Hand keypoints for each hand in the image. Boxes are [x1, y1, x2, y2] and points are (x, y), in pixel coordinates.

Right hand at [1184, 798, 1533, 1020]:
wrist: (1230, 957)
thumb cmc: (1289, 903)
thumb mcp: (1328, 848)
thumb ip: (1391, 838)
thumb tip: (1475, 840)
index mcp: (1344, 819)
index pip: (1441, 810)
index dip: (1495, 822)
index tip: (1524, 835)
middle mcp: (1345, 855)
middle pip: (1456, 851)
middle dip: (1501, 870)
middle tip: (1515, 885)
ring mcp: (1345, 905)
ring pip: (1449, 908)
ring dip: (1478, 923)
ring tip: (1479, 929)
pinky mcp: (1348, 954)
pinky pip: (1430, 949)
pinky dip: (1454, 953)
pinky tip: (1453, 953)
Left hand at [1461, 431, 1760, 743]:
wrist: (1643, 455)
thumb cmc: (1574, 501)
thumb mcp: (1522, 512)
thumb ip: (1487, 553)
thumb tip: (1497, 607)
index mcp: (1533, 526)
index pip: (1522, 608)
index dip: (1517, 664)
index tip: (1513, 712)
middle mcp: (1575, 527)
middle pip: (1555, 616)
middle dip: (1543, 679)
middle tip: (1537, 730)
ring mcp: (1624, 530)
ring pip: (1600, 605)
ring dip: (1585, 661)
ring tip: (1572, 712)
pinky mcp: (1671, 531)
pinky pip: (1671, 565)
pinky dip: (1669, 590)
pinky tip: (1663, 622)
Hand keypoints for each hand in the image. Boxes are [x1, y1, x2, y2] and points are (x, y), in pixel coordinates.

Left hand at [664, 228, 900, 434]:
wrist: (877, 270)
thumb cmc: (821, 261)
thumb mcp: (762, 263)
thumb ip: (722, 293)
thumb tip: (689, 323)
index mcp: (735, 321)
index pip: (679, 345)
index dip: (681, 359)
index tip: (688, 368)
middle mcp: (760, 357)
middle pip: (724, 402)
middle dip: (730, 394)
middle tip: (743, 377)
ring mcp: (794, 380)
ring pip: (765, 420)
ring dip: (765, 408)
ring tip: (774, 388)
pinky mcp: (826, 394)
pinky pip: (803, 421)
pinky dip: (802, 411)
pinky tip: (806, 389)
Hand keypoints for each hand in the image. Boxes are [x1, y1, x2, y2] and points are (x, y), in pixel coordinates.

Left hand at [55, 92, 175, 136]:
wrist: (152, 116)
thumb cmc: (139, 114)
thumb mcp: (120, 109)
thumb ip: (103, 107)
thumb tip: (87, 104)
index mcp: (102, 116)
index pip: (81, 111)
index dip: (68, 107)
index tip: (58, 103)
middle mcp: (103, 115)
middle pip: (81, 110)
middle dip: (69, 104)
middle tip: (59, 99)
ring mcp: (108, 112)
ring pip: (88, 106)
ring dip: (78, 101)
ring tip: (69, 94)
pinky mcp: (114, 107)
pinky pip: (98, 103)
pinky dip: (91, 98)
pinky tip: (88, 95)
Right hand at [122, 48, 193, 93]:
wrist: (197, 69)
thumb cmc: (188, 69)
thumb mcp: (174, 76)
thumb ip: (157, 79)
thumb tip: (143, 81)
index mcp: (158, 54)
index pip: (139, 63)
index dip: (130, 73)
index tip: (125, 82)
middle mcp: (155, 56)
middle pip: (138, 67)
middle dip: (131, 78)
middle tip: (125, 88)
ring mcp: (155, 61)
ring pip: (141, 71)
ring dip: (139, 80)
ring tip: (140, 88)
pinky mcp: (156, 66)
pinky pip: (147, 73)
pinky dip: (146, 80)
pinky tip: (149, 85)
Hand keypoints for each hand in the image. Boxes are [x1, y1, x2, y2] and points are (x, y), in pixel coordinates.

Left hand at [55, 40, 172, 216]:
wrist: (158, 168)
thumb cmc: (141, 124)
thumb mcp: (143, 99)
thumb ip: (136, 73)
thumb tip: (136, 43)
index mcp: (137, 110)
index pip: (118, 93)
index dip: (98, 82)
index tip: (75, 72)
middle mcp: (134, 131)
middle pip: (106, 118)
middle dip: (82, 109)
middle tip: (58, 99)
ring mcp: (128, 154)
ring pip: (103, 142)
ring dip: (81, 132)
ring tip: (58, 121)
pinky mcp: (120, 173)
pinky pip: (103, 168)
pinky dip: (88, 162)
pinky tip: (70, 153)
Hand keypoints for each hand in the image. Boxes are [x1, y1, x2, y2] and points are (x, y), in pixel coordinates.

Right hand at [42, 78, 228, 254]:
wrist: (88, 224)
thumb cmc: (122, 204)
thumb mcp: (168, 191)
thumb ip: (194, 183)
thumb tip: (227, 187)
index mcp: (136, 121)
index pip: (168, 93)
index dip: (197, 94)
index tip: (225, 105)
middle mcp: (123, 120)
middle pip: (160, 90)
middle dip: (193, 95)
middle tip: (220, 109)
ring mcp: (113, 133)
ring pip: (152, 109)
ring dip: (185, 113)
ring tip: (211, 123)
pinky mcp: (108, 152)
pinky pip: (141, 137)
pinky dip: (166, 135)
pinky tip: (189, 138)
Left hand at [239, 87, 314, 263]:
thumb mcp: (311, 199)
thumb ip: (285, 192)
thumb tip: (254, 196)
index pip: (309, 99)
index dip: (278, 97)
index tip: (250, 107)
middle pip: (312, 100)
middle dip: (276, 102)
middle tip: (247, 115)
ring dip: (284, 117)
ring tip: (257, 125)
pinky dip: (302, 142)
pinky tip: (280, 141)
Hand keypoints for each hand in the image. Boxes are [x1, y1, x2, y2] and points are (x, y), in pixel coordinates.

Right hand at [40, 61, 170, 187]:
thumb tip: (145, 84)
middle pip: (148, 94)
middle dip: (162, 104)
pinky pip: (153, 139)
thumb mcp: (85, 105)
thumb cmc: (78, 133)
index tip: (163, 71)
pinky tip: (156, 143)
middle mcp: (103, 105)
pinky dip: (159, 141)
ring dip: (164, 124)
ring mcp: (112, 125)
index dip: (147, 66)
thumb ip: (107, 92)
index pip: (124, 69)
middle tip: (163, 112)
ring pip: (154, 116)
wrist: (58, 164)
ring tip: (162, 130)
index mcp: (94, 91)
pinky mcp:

-=-=-=-=-

[Try it]
Please set down each of the entries above exactly as given.

[Response to the exercise]
Hand keypoints for each hand in the image. Boxes are [x1, y1, x2, y2] and points are (x, y), in pixel coordinates.

Right hand at [1184, 798, 1533, 1020]:
wrist: (1230, 957)
thumb cmc: (1289, 903)
thumb mcp: (1328, 848)
thumb ip: (1391, 838)
thumb tip: (1475, 840)
index mcp: (1344, 819)
index pip: (1441, 810)
index dip: (1495, 822)
index tip: (1524, 835)
middle mcp: (1345, 855)
middle pip: (1456, 851)
middle dip: (1501, 870)
middle tip: (1515, 885)
ring mcp: (1345, 905)
ring pip: (1449, 908)
ring dip: (1478, 923)
ring tip: (1479, 929)
pinky mcp: (1348, 954)
pinky pip: (1430, 949)
pinky dip: (1454, 953)
pinky tip: (1453, 953)
Left hand at [1461, 431, 1760, 743]:
wrist: (1643, 455)
thumb cmc: (1574, 501)
thumb mcp: (1522, 512)
thumb ip: (1487, 553)
thumb tip: (1497, 607)
index mcp: (1533, 526)
index pip: (1522, 608)
index dip: (1517, 664)
index tip: (1513, 712)
middle mcp: (1575, 527)
middle pip: (1555, 616)
middle dip: (1543, 679)
middle tip: (1537, 730)
ring mcp: (1624, 530)
ring pip: (1600, 605)
ring dip: (1585, 661)
ring tip: (1572, 712)
pinky mcp: (1671, 531)
pinky pip: (1671, 565)
pinky dip: (1669, 590)
pinky tip: (1663, 622)
Hand keypoints for each hand in the image. Boxes are [x1, y1, x2, y2] and points are (x, y), in pixel coordinates.

Left hand at [664, 228, 900, 434]:
wrist: (877, 270)
thumb cmc: (821, 261)
thumb mcp: (762, 263)
thumb ip: (722, 293)
thumb tip: (689, 323)
index mcp: (735, 321)
index pip: (679, 345)
index dip: (681, 359)
index tip: (688, 368)
middle mcp: (760, 357)
middle pip: (724, 402)
middle dip: (730, 394)
middle tip: (743, 377)
ring mcp: (794, 380)
ring pip: (765, 420)
ring dip: (765, 408)
ring tip: (774, 388)
pinky mcp: (826, 394)
pinky pip: (803, 421)
pinky dip: (802, 411)
pinky tip: (806, 389)
Hand keypoints for each hand in the image. Boxes are [x1, y1, x2, y2] and points are (x, y), in pixel coordinates.

Left hand at [55, 92, 175, 136]:
wrist: (152, 116)
thumb cmc: (139, 114)
thumb mcp: (120, 109)
thumb ip: (103, 107)
thumb tip: (87, 104)
index mcp: (102, 116)
index pip: (81, 111)
index dip: (68, 107)
index tip: (58, 103)
middle mcp: (103, 115)
middle pip: (81, 110)
middle dip: (69, 104)
middle tip: (59, 99)
ring mcp: (108, 112)
ring pip: (88, 106)
ring dip: (78, 101)
ring tip: (69, 94)
pinky mcp: (114, 107)
pinky pip: (98, 103)
pinky dip: (91, 98)
pinky tip: (88, 95)
Right hand at [122, 48, 193, 93]:
wrist: (197, 69)
thumb cmc: (188, 69)
thumb mcp: (174, 76)
thumb ip: (157, 79)
thumb tip: (143, 81)
index mcp: (158, 54)
index pip: (139, 63)
index dip: (130, 73)
index tip: (125, 82)
middle mcp: (155, 56)
middle pip: (138, 67)
middle dip: (131, 78)
middle tip: (125, 88)
ring mcp: (155, 61)
ring pip: (141, 71)
ring dip: (139, 80)
ring tip: (140, 88)
pinky mcp: (156, 66)
pinky pip: (147, 73)
pinky dip: (146, 80)
pinky tip: (149, 85)
Hand keypoints for each hand in the image. Boxes are [x1, y1, x2, y2] and points are (x, y), in pixel coordinates.

Left hand at [55, 40, 172, 216]:
wrist: (158, 168)
thumb cmc: (141, 124)
thumb mcp: (143, 99)
thumb ip: (136, 73)
thumb tip: (136, 43)
index mcp: (137, 110)
index pip: (118, 93)
index dip: (98, 82)
index tip: (75, 72)
middle mcp: (134, 131)
middle pip: (106, 118)
middle dip: (82, 109)
middle tip: (58, 99)
ring mcp: (128, 154)
ring pip: (103, 142)
ring dip: (81, 132)
ring tip: (58, 121)
pinky mcp: (120, 173)
pinky pip: (103, 168)
pinky dip: (88, 162)
pinky tip: (70, 153)
Hand keypoints for each hand in the image. Boxes are [x1, y1, x2, y2] and points are (x, y), in pixel coordinates.

Right hand at [42, 78, 228, 254]:
wrist: (88, 224)
thumb cmc: (122, 204)
thumb mcp: (168, 191)
thumb ip: (194, 183)
thumb tip: (227, 187)
index mcp: (136, 121)
index pip: (168, 93)
index dip: (197, 94)
index tip: (225, 105)
middle mcp: (123, 120)
middle pip: (160, 90)
middle dip: (193, 95)
middle tip: (220, 109)
ring mcp: (113, 133)
ring pip: (152, 109)
ring dip: (185, 113)
ring tip: (211, 123)
pinky mcp: (108, 152)
pinky pip: (141, 137)
pinky dip: (166, 135)
pinky tip: (189, 138)
Left hand at [239, 87, 314, 263]:
thumb mcp: (311, 199)
thumb ip: (285, 192)
thumb tip: (254, 196)
index pip: (309, 99)
index dip: (278, 97)
index tip: (250, 107)
middle pip: (312, 100)
middle dip: (276, 102)
middle tip: (247, 115)
ring dip: (284, 117)
ring tip: (257, 125)
pinky dip: (302, 142)
pinky tip: (280, 141)
Hand keypoints for each hand in the image. Boxes are [x1, y1, x2, y2] and points are (x, y), in pixel coordinates.

Right hand at [40, 61, 170, 187]:
thumb tip: (145, 84)
middle pip: (148, 94)
middle dip: (162, 104)
pinky pip: (153, 139)
thumb mcp: (85, 105)
thumb cmc: (78, 133)
index tip: (163, 71)
pinky tip: (156, 143)
middle mcp: (103, 105)
pinky dip: (159, 141)
ring dip: (164, 124)
ring mcp: (112, 125)
index dip: (147, 66)
thumb ip: (107, 92)
index pip: (124, 69)
middle tip: (163, 112)
ring pip: (154, 116)
wrist: (58, 164)
ring tip: (162, 130)
index mcp: (94, 91)
pinky mcp:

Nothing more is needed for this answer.